A Clash Between Cultures

By Sam Venable - Knoxville News Sentinel

Webmaster's Note: Mr. Venable is a humor columnist for the Knoxville News Sentinel. Mr. Venable shares his feelings from visiting the Custer Battlefield for the first time. It is a moving account that succinctly captures the history and passion of our magnificent monument. We wish to thank Mr. Venable and the Knoxville News Sentinel for granting permission for us to post the article which ran in the May 30, 2008 issue.

At strategic locations in the Little Bighorn Battlefield National Monument, the National Park Service has posted small signs telling visitors they are walking sacred ground.

Given the potential for boorish behavior by Tom and Tammy Tourist, perhaps these reminders are necessary.

But if someone truly needs etiquette lessons at the scene of historic carnage, a sign isn't enough. A dope-slap, maybe.

This sweeping grassland vista is more than the site of a military confrontation, fought to its visceral finish on June 25-26, 1876.

Here, the U.S. 7th Cavalry suffered some 260 dead, including its commander, Lt. Col. George Armstrong Custer. Some were scalped, some disemboweled. Fatalities among Lakota, Cheyenne and Arapaho warriors were believed to be 100 or fewer.

More significantly, this marks the spot where two radically different social cultures collided.

Verily, here is where the Northern Plains Indians won the battle but lost the war.

In truth, they - along with their brothers and sisters to the east - had been losing it for centuries.

Aided and abetted by politicians who would sign a treaty one year and ignore it the next, settlers ceaselessly gobbled native territory. Neither side understood the complex lifestyle of the other. Ultimately, might morphed into right. And the beat goes on.

Belatedly, the federal government has acknowledged this tract signifies more than the culmination of us versus them.

Even though designated a national cemetery in 1879, with a 7th Cavalry obelisk erected on Last Stand Hill in 1881, it wasn't until 1991 that the name of this national monument was officially changed from "Custer" to "Little Bighorn" and a memorial to Indian participants was commissioned.

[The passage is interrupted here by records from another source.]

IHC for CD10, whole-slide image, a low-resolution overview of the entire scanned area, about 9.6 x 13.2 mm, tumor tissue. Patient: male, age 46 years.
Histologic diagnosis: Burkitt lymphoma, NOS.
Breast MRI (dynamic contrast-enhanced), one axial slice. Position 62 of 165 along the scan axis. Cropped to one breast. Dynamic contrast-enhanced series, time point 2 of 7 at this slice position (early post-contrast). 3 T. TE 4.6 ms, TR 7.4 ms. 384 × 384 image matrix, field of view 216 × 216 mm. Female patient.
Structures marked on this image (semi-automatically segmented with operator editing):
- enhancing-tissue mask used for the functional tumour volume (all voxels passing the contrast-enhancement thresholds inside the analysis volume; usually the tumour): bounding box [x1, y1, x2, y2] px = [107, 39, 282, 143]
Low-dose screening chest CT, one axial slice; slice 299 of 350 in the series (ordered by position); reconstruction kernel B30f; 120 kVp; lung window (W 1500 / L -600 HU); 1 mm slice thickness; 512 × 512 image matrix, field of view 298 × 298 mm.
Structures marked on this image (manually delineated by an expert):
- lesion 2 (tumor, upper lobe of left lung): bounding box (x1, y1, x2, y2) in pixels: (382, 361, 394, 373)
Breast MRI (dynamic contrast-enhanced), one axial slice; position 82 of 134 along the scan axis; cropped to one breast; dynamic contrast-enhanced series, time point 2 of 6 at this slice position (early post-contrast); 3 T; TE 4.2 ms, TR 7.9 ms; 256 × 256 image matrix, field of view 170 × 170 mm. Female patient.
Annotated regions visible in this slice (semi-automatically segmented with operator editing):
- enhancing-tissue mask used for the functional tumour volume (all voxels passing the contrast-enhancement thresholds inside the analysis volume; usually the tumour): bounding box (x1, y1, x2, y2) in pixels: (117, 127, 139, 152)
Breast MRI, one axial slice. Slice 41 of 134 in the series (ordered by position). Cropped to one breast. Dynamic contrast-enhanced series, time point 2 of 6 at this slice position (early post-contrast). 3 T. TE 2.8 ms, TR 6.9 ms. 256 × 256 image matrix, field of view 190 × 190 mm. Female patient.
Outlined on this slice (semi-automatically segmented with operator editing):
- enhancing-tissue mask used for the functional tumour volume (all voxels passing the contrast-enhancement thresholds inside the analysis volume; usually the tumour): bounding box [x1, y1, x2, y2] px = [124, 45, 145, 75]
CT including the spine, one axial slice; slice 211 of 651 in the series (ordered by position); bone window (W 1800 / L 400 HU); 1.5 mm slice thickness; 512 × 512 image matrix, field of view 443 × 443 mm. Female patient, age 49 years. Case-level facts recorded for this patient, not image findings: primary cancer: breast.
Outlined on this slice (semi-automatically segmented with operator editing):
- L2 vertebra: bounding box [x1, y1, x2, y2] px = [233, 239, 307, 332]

Today, the circular Indian memorial and the marble obelisk sit approximately 350 feet from each another. Behind fences, there is a profusion of markers denoting where Custer and the soldiers under his immediate command fell.

Nearby are markers where fighters from both sides were known to have met their fate. And as with any killing field, surely the bones of many more unknown lie scattered, buried, lost to time.

It is a stunningly beautiful spring afternoon as I stand on this lonely hill, gazing southwest into the valley of the Little Bighorn River where approximately 7,000 Indians had been camped. Closer flows the river itself, across which Sitting Bull's warriors attacked.

Quiet envelops the land. The only sound that carries in the gentle prairie breeze is the lilting, melodious call of a western meadowlark.

Nonetheless, I attempt - with utter failure, of course - to imagine the maddening din, the choking dust, the broiling heat and the unbridled terror on both sides during those two days of savagery so long ago.

I need no reminder to remain reverent.